▸ **PASSAGE FOR REVIEW**
▬▬▬▬▬▬

That makes it seem like perhaps the Mets owner is prepared to punt on this season rather than take drastic measures with no guarantee of return. And Cohen was explicit about why he is prioritizing loyalty to his staff at this juncture: “If you want to attract good people to this organization, the worst thing you can do is be impulsive.”
‘If you want to hire great talent, they just don’t show up’
If there is any solace to be found for Mets fans teetering on the edge of abject agony inspired by the all-too-familiar feeling of being let down by their baseball team, it’s in Cohen’s evidently unwavering focus on the big picture. About halfway through his third season as the controlling owner of the Mets, Cohen repeatedly referenced patience — that he is a patient man, that he needs to be patient — in the the face of how long it takes: to build a modern baseball organization, to develop the kind of home-grown talent that allows for roster flexibility, to find and hire the right person to lead his baseball operations department.
Cohen said he was “lucky” to find Eppler ahead of last season. Before that, the GM role had been briefly filled by Jared Porter, dismissed for sexual harassment allegations, and Zack Scott, arrested for a DUI while interim GM. But at the outset of that search, Cohen had expressed a preference to hire a president of baseball operations first, a person who could build out a department from there. Even after Eppler’s hiring, there was an expectation that someone could be hired above him. Now, Cohen is making that plan explicit.
“I’ve been clear from day one that I’m still looking for a president of baseball ops,” Cohen said. “Billy knows that. I’ve had that conversation with him. He’s supportive.”
And because MLB’s hiring policies make it difficult to hire away from other teams — especially top executives — that search remains ongoing.
“If you want to hire great talent, they just don’t show up. And so I’ve been patient because I do not want to make a mistake,” Cohen said. “I can’t tell you if it’s going to be this year — I don’t know. Or if it’s gonna be next year — I don’t know. But at some point, that’s going to happen.”
Steven Cohen: “I’ve been clear from day one that I’m still looking for a president of baseball ops.”
But said that even after that position is filled, “Billy would be a part of that.”
— Hannah Keyser (@HannahRKeyser) June 28, 2023
‘And so, we’re behind’
That it hasn’t yet underscores how relatively new the Steve Cohen era of Mets baseball still is. Major-league teams are merely the very visible tip of the iceberg when it comes to baseball franchises. Their success is often contingent on organizational depth and player development initiatives that take years to yield results. Icebergs are slow to change direction.
To illustrate this, Cohen considered the starting rotation. He tried to give his team an edge by employing the two highest-paid players in the sport: a couple of established aces in Justin Verlander and Max Scherzer, who are 40 and 38, respectively, and who have let the team down as often as they’ve delivered this season.

▬▬▬▬▬▬

▸ **MATERIAL SHOWN**
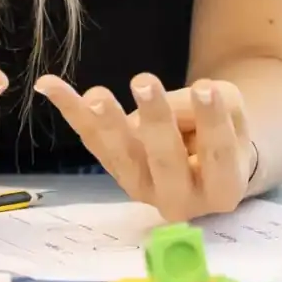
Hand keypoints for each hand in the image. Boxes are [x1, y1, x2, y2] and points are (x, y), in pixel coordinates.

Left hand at [36, 73, 253, 220]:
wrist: (207, 165)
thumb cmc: (225, 135)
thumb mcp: (233, 117)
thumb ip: (209, 107)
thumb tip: (159, 102)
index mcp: (221, 189)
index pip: (218, 155)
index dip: (212, 121)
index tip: (205, 85)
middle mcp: (178, 200)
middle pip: (166, 161)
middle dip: (155, 119)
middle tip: (145, 81)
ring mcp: (140, 189)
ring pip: (123, 157)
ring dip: (107, 123)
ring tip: (96, 96)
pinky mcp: (114, 170)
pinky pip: (92, 140)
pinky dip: (70, 110)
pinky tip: (48, 85)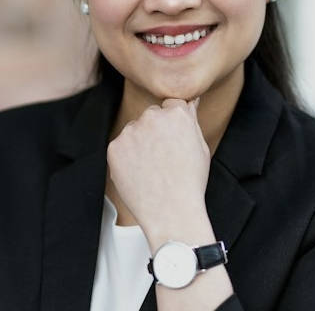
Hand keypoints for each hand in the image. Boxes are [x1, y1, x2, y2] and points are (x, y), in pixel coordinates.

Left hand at [106, 98, 210, 243]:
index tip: (175, 140)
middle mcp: (152, 117)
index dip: (174, 124)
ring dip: (140, 142)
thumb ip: (191, 119)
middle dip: (156, 130)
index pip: (172, 104)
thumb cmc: (190, 182)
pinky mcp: (114, 147)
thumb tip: (189, 101)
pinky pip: (120, 146)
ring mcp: (131, 131)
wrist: (171, 213)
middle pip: (151, 115)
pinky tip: (139, 173)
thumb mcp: (200, 146)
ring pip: (134, 130)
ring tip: (152, 168)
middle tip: (164, 156)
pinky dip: (127, 157)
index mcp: (177, 113)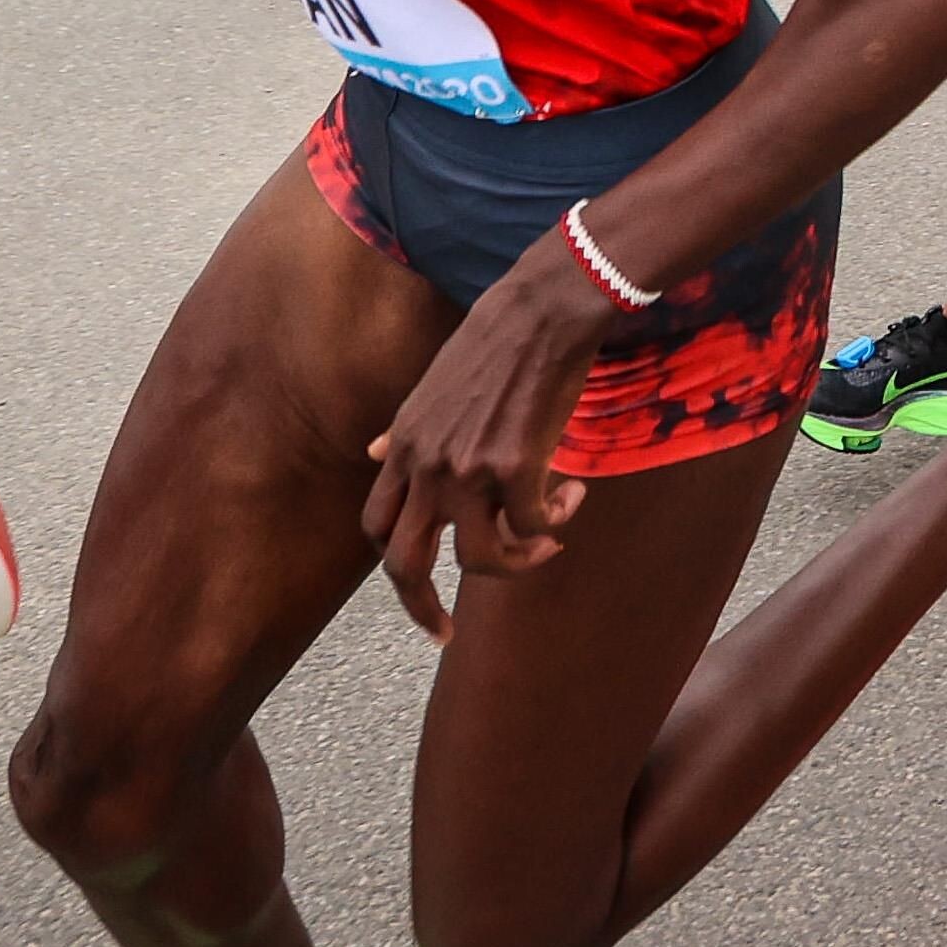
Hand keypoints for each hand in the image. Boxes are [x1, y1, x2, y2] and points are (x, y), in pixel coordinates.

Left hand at [359, 263, 608, 632]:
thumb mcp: (431, 385)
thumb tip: (372, 452)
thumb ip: (403, 430)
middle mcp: (427, 465)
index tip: (419, 595)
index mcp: (403, 445)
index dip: (392, 570)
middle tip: (445, 635)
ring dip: (519, 562)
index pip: (375, 527)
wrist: (542, 310)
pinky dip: (557, 520)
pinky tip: (574, 496)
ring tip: (548, 541)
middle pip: (405, 565)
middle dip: (423, 611)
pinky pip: (533, 525)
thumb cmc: (494, 341)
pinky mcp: (517, 467)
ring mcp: (469, 469)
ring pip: (479, 560)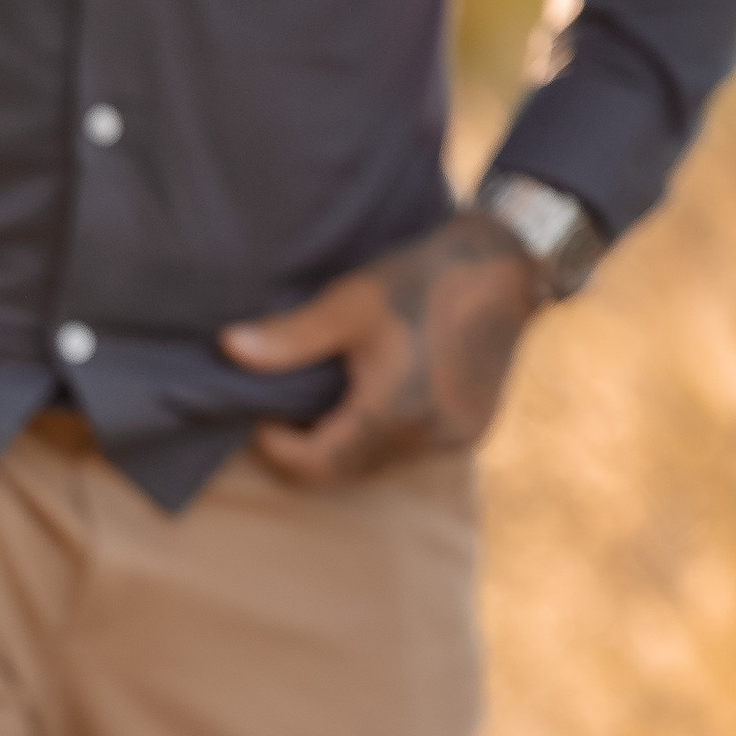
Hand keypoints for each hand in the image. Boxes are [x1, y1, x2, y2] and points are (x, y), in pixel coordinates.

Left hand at [220, 210, 538, 483]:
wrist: (507, 265)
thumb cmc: (421, 278)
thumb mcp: (348, 302)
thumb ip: (289, 338)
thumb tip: (228, 349)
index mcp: (393, 413)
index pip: (316, 466)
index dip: (278, 449)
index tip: (259, 419)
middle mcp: (428, 438)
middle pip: (346, 469)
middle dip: (311, 446)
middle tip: (286, 408)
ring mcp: (456, 439)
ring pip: (379, 462)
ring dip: (348, 440)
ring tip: (330, 396)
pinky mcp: (473, 431)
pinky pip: (412, 449)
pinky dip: (384, 432)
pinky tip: (375, 395)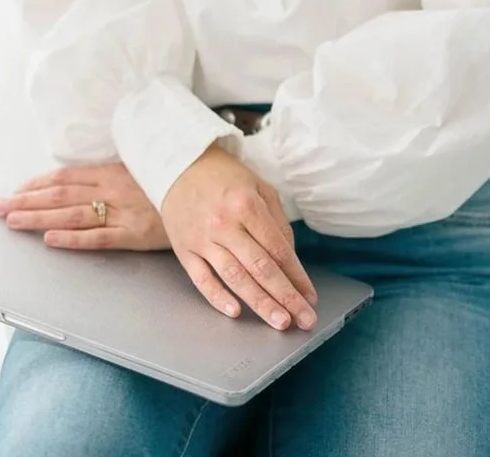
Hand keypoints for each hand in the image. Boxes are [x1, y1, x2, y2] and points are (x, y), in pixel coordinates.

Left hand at [0, 162, 170, 251]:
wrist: (204, 196)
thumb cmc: (171, 183)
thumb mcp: (140, 169)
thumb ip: (112, 174)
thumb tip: (83, 178)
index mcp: (112, 171)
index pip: (66, 177)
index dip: (37, 184)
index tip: (17, 190)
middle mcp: (112, 189)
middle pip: (61, 195)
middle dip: (27, 200)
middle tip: (0, 207)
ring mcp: (122, 211)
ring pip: (72, 215)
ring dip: (39, 219)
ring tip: (14, 221)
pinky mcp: (134, 234)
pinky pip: (99, 237)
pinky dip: (73, 239)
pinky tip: (51, 242)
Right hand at [160, 143, 318, 330]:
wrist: (180, 166)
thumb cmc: (225, 178)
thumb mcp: (259, 187)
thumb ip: (277, 222)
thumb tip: (290, 259)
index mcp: (246, 205)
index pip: (277, 249)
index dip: (297, 276)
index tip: (310, 296)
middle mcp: (224, 224)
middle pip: (260, 268)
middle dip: (285, 297)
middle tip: (304, 319)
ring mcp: (202, 239)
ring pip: (235, 278)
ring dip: (260, 303)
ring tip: (279, 322)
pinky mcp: (185, 250)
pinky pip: (202, 280)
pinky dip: (218, 298)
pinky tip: (236, 313)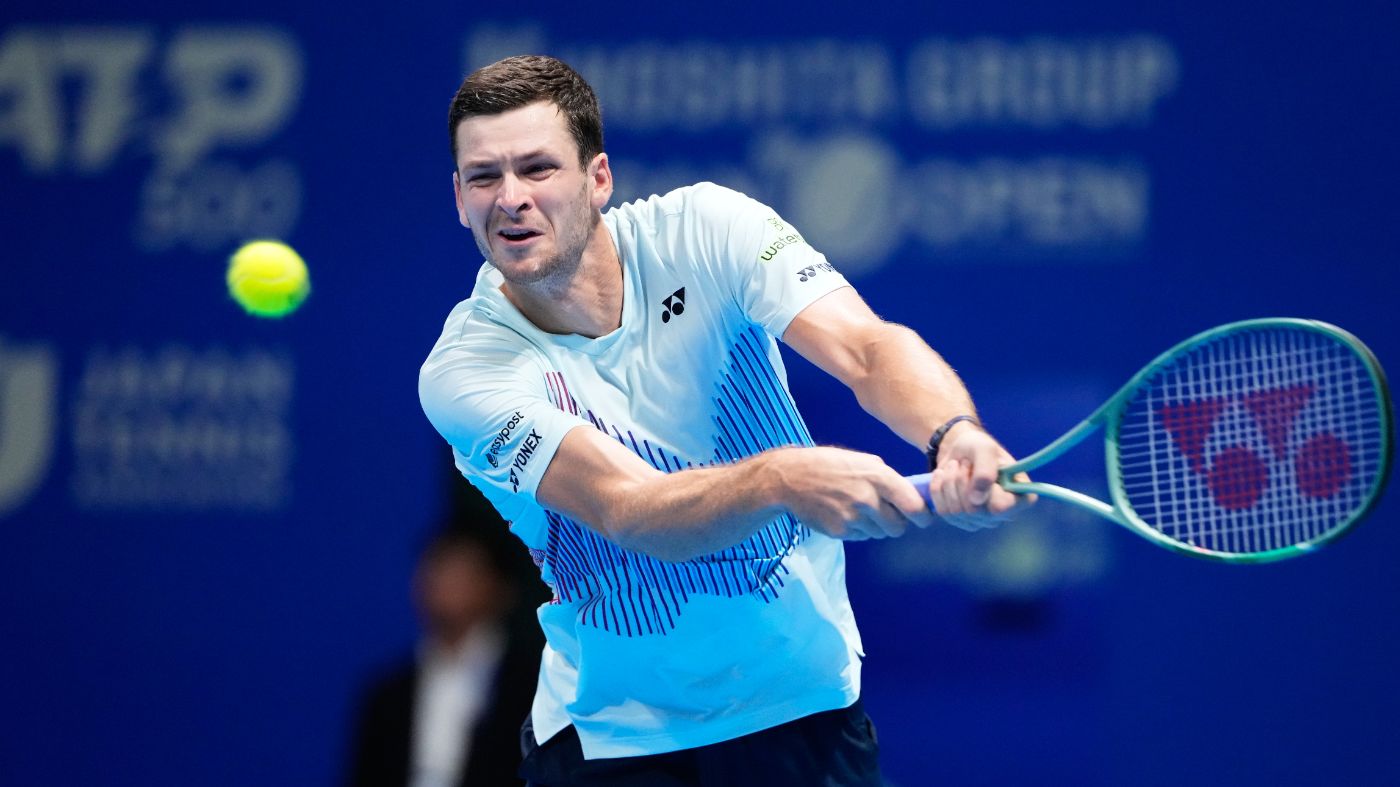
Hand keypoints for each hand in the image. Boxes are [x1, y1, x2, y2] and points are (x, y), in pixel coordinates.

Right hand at [763, 446, 935, 541]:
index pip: (914, 506)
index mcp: (878, 477)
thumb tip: (909, 495)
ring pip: (879, 533)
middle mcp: (868, 499)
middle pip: (898, 527)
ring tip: (856, 510)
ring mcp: (853, 517)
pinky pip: (860, 537)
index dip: (923, 516)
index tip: (924, 519)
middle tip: (886, 515)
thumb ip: (886, 477)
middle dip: (895, 523)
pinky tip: (842, 514)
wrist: (790, 478)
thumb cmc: (827, 465)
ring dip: (874, 526)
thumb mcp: (861, 460)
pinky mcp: (839, 531)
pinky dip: (856, 530)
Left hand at [925, 423, 1034, 531]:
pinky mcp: (960, 520)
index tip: (980, 468)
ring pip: (956, 512)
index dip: (985, 488)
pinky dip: (938, 489)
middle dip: (962, 481)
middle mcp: (1004, 514)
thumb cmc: (978, 447)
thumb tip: (976, 501)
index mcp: (1021, 497)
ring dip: (949, 482)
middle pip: (974, 511)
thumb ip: (986, 471)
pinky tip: (943, 475)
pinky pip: (942, 511)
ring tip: (955, 466)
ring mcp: (982, 520)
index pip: (1000, 506)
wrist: (959, 449)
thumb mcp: (985, 449)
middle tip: (964, 463)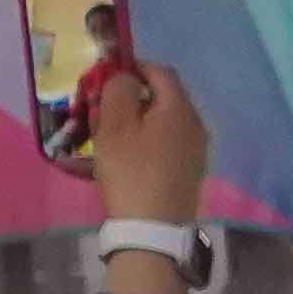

▬▬▬▬▬▬

▸ **WHAT YOU WILL DO**
1 > Write out the Mets passage word for word, starting at "But said that" and ending at "to change direction.".
2 > Decide whether each statement agrees with the Mets passage, and support each yes or no with the passage's deciding words, quoted exactly. (a) Cohen said he was lucky to find Eppler ahead of last season. (b) Jared Porter was arrested for a DUI while interim GM. (c) Verlander is 40 and Scherzer is 38.
The entries were taken from a different source than the text.

▸ **RESPONSES BY TASK**
1 >
But said that even after that position is filled, “Billy would be a part of that.”
— Hannah Keyser (@HannahRKeyser) June 28, 2023
‘And so, we’re behind’
That it hasn’t yet underscores how relatively new the Steve Cohen era of Mets baseball still is. Major-league teams are merely the very visible tip of the iceberg when it comes to baseball franchises. Their success is often contingent on organizational depth and player development initiatives that take years to yield results. Icebergs are slow to change direction.

2 >
(a) Yes: "Cohen said he was “lucky” to find Eppler ahead of last season."
(b) No: "Zack Scott, arrested for a DUI while interim GM."
(c) Yes: "Justin Verlander and Max Scherzer, who are 40 and 38, respectively"